4 Ways Reactivity Impacts Your Relationships

4 Ways Reactivity Impacts Your Relationships

BY DR. ATHENA STAIK

Your health and well being depend upon the personal choices you make in every aspect of your life. Your moment by moment choices shape your life, and that means your relationships.  

In the words of Aristotle, “[You] are what [you] repeatedly do. Excellence … is not an act, but a habit.” The health of your relationships rests on the consistent personal choices you make regarding how you live and treat yourself, and simulatenously, how you treat the other in the context of your relationships.

And, guess what? How you inwardly “treat” others reflects how you “treat” yourself. And vice versa. Your subconscious mind does not know the difference between how you treat the other, and how you treat yourself! 

In turn, your choices are shaped by what you most value, the core beliefs you hold about what is most important to you in life, beliefs that were largely formed in your early, formative years as a child.  While pursuing my doctorate degree, for my dissertation, I conducted a study of the effects of childhood experiences on how partners “do conflict” in their current couple relationships.
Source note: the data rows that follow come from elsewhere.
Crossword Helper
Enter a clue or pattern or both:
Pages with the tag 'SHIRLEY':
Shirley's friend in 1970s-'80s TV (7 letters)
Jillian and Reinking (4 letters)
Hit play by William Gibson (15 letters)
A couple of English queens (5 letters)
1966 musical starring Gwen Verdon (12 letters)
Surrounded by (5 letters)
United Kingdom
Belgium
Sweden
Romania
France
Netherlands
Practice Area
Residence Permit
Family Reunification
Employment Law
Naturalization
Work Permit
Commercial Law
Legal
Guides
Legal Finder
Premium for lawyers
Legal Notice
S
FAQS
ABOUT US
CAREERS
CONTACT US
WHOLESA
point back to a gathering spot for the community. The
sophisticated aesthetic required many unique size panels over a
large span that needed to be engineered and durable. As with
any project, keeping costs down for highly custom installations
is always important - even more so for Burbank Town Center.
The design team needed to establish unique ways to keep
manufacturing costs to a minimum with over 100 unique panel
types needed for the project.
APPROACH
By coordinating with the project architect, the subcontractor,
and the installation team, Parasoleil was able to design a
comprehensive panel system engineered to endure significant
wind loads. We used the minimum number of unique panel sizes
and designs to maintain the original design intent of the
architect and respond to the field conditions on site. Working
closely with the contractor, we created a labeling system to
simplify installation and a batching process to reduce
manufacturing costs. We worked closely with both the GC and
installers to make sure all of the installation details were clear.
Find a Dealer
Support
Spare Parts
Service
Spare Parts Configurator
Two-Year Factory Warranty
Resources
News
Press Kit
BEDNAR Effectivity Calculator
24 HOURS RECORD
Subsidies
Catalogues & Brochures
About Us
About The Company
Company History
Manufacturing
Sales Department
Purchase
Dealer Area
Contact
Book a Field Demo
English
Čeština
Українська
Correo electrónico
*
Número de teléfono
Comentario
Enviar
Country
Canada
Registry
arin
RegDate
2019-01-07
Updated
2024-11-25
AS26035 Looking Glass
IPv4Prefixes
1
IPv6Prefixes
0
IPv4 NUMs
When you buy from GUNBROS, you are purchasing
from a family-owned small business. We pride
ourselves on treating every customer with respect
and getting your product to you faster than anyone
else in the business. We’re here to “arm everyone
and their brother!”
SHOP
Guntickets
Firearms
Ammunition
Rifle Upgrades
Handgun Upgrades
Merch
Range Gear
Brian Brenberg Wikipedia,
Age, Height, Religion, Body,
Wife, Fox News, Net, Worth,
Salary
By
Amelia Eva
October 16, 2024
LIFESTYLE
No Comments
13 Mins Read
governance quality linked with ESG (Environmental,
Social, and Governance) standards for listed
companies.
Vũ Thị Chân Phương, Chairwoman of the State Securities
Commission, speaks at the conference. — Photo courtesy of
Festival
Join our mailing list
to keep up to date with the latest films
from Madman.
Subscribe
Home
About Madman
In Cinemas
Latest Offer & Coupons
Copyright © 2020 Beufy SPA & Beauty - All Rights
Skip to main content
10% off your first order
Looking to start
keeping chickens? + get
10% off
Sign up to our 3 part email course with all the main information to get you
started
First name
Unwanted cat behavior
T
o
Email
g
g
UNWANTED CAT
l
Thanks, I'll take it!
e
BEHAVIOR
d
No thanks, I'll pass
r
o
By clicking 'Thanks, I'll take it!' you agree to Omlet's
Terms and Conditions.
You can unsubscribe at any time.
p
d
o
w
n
I hypothesized that partners repeat, with some level of exactitude, how they resolved conflict in childhood in how they engage in conflict. Not surprisingly, the results were significant.

Findings showed, for example, that partners who experienced the use of verbal or physical aggression by their parents as children (toward them or one another, or both) were more likely to re-enact very similar patterns in their couple relationship in adulthood. More than 90% of parents in the U.S. use physical punishment, and consistently exercise fear-intensifying patterns. Not surprisingly, women who witnessed mothers being victimized were more likely to take the role of victim, whereas as men were more likely to be the violent partner.

Thus, when partners in couple relationships get triggered, they use very similar approaches with one another to get assurance or cooperation—and then, feel totally shocked when their efforts produce the opposite result! 

Yet, our brains still hold onto these protective programs as if our survival still depends on them. Many clients share that even in cases where they want to behave in ways that are “the exact opposite” from their parents, on some level, they still find themselves repeating the same patterns.

Defensive reactivity erodes and harms your key relationships. 

How? It:

  1. Creates distance between you and those we most love.
  2. Blocks your ability to empathically connect with yourself or others.
  3. Prevents you from developing mutual understanding and shared meanings.
  4. Stops you from working cooperatively together on shared goals.

What emotion, love or fear, do you choose to activate in yourself and others when you respond to something that upsets you? How do you think this affects the results of your interactions, and your relationship in the long term? 

These questions are too big to leave to chance. Your subconscious mind, left on its own, can put a damper on the level of emotional fulfillment you realize in your couple relationship. It's patiently waiting for you to take the reins, as master of your thoughts and emotions.

The moment by moment choices you make are pure, life shaping power. Choose wisely. Choose to consciously heal subconscious learned coping patterns. Your life will thank you.